Утром ко мне на потухший огонек ( как оказалось, я уже на сутки выпал из всех человеческих контактов ) заглянул мой старый товарищ, носивший красивое, как удачная кличка, имя Тимур. Задолбавшись жать кнопку дверного замка, он спустился вниз и там, в подвале, в щели замшелой от сырости стены выковырял дежурный ключ, хранимый нами на случай форс-мажора, например, в форме спонтанного привода длинноногой подружки с острым приступом бешенства матки.
И вот ключ в его руке повернул бесстрастное серце замка, охраняющего мое логово, обнаружив там мое широко разбросавшее на тахте руки-ноги, до донышка выпитое какой-то пришлой лядью, тело.
Тимур, предчувствуя неладное, взял мою руку - она оказалась холодной и совсем неживой, но там, где отчаянные суицидники режут лезвием себе вены, обнадеживающе обнаружилась слабая ниточка пульса.

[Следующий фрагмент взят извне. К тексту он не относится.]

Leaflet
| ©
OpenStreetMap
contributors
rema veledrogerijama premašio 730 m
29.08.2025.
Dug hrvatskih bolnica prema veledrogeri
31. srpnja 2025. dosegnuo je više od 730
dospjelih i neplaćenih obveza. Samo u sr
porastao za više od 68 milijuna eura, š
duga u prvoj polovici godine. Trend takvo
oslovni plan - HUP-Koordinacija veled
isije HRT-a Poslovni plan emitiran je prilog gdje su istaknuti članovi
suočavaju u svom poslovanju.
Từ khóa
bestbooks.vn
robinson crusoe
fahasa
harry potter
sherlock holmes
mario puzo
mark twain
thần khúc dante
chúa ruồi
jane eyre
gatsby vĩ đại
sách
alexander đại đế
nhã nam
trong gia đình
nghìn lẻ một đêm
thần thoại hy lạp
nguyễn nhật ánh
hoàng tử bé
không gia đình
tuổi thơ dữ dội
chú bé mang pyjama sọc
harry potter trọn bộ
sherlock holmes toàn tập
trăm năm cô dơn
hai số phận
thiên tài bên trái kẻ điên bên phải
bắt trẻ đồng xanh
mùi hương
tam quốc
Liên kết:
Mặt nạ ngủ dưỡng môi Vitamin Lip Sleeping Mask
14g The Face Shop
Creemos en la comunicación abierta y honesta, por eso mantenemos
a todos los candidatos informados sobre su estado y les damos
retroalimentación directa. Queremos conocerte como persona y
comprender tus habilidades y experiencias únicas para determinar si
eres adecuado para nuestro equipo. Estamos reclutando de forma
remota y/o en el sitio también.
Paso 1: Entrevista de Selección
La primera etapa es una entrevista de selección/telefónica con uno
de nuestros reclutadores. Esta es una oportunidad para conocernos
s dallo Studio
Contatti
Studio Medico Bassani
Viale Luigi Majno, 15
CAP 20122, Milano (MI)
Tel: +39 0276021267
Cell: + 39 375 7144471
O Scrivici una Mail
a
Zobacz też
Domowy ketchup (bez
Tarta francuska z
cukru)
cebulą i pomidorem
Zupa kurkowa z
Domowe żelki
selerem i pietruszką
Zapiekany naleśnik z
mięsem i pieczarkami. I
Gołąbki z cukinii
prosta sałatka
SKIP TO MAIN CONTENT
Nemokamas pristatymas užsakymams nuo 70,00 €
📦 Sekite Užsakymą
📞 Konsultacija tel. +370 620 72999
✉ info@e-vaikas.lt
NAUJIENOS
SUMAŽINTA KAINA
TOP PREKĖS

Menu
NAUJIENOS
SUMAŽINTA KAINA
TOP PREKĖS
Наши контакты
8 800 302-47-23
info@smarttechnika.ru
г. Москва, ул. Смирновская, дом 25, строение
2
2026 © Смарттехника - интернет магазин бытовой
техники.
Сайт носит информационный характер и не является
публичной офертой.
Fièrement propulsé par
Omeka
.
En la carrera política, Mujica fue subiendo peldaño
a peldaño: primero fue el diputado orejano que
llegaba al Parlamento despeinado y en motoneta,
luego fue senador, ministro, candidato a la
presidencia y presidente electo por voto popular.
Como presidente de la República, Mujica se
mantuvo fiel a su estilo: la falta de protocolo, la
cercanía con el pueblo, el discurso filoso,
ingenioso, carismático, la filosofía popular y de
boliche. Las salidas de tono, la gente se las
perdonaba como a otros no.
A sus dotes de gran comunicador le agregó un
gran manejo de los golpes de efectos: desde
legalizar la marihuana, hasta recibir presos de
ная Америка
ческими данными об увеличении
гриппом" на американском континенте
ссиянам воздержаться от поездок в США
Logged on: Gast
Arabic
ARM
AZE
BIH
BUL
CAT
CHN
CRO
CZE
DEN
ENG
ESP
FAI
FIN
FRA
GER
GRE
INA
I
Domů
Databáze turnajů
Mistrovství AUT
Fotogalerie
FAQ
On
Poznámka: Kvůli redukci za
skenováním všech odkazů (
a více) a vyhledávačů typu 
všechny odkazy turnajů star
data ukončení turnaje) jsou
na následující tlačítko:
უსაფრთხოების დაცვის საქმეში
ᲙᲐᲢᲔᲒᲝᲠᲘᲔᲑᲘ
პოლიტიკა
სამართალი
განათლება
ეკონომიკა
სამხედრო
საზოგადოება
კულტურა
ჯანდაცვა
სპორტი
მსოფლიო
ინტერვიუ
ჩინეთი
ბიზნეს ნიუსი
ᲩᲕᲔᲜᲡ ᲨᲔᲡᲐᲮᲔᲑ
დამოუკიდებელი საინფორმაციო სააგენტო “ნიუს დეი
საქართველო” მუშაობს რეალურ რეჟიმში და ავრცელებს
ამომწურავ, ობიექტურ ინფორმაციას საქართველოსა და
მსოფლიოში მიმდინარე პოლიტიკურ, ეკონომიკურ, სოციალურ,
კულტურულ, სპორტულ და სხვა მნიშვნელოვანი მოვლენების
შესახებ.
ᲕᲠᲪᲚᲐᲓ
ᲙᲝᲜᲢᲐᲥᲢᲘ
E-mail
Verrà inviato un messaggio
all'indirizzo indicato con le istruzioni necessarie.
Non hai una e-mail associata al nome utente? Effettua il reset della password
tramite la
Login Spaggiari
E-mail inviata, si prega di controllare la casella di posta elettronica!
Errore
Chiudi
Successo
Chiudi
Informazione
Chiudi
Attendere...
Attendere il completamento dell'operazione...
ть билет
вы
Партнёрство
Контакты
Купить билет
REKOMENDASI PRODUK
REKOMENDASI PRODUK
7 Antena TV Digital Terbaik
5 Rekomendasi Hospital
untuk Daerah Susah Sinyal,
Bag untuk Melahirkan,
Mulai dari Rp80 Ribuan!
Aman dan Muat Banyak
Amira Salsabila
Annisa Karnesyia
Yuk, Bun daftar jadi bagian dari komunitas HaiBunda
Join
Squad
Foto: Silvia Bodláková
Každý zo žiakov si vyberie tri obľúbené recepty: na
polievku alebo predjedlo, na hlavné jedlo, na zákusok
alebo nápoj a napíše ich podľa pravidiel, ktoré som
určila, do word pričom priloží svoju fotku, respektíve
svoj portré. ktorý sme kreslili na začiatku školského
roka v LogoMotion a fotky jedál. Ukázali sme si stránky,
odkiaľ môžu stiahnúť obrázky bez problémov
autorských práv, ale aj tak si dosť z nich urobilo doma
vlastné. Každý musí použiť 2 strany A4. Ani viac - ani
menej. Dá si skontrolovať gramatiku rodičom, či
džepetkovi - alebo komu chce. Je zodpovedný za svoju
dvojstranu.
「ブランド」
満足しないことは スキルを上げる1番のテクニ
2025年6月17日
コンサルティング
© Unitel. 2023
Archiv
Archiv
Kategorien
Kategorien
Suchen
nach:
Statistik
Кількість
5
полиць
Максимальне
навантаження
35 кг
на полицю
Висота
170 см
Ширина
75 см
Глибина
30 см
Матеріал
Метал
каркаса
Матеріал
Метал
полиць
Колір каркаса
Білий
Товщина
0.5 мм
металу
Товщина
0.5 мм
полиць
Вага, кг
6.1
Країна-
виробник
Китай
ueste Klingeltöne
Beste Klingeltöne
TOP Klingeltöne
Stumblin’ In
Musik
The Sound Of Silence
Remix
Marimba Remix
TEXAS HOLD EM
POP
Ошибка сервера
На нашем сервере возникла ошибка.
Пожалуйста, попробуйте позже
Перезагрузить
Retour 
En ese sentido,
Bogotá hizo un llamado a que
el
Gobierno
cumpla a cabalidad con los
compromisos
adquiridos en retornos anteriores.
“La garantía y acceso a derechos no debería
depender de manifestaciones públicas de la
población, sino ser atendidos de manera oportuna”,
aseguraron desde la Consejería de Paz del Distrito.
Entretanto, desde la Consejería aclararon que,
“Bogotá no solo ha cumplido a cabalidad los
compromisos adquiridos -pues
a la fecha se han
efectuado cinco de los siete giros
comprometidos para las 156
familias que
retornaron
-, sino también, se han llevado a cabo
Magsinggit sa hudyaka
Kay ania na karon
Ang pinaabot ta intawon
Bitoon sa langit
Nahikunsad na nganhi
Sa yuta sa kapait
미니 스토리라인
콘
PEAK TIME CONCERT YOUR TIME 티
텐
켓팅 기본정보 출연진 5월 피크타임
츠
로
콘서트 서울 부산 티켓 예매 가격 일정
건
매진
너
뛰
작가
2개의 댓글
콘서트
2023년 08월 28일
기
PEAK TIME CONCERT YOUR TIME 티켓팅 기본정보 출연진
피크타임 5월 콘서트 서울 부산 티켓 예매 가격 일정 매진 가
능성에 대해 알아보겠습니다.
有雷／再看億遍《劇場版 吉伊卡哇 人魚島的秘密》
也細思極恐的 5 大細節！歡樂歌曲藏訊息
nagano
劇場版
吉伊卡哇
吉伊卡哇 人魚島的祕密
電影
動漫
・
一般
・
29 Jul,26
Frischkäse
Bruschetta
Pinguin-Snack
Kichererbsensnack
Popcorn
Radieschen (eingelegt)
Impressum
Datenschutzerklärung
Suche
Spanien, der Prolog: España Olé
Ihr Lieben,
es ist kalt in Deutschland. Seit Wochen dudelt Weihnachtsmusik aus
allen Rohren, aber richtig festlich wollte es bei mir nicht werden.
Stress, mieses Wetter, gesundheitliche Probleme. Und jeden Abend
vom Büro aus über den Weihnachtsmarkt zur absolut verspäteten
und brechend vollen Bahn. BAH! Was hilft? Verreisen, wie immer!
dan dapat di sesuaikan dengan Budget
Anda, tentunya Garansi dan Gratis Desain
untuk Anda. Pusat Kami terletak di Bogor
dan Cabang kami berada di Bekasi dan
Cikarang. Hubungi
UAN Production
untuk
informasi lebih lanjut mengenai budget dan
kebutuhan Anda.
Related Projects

Четверть часа длилась попытка Тимура привести меня в чувство - он массировал мое сердце, он нажимал на какие-то точки на теле, приподнимал его и, наконец, обнаружив в аптечке нашатырь, сунул его ко мне в нос, предварив эту классику парой дружеских пощечин.
И, конечно, мне ничего не оставалось, как открыть глаза, которые, не прошло и пяти минут, как стали осмысленными.
- Где она? - обнаружив перед собою все тот же старый багет на стене, спросил я приятеля.
- А что, у тебя кто-то был? - уточнил Тимур, проследив за направлением моего взгляда, устремленного на картон фотопортрета.
- У меня всю ночь в гостях была дама.
- Я ее знаю? - оживился Тимур.- Молодая? Красивая?
Я, внимательно глядя на на гладкий, аспидно черный, абсолютно лишенный изображения прямоугольник картона, в изумленни покачал головой.
- Красивее не бывает...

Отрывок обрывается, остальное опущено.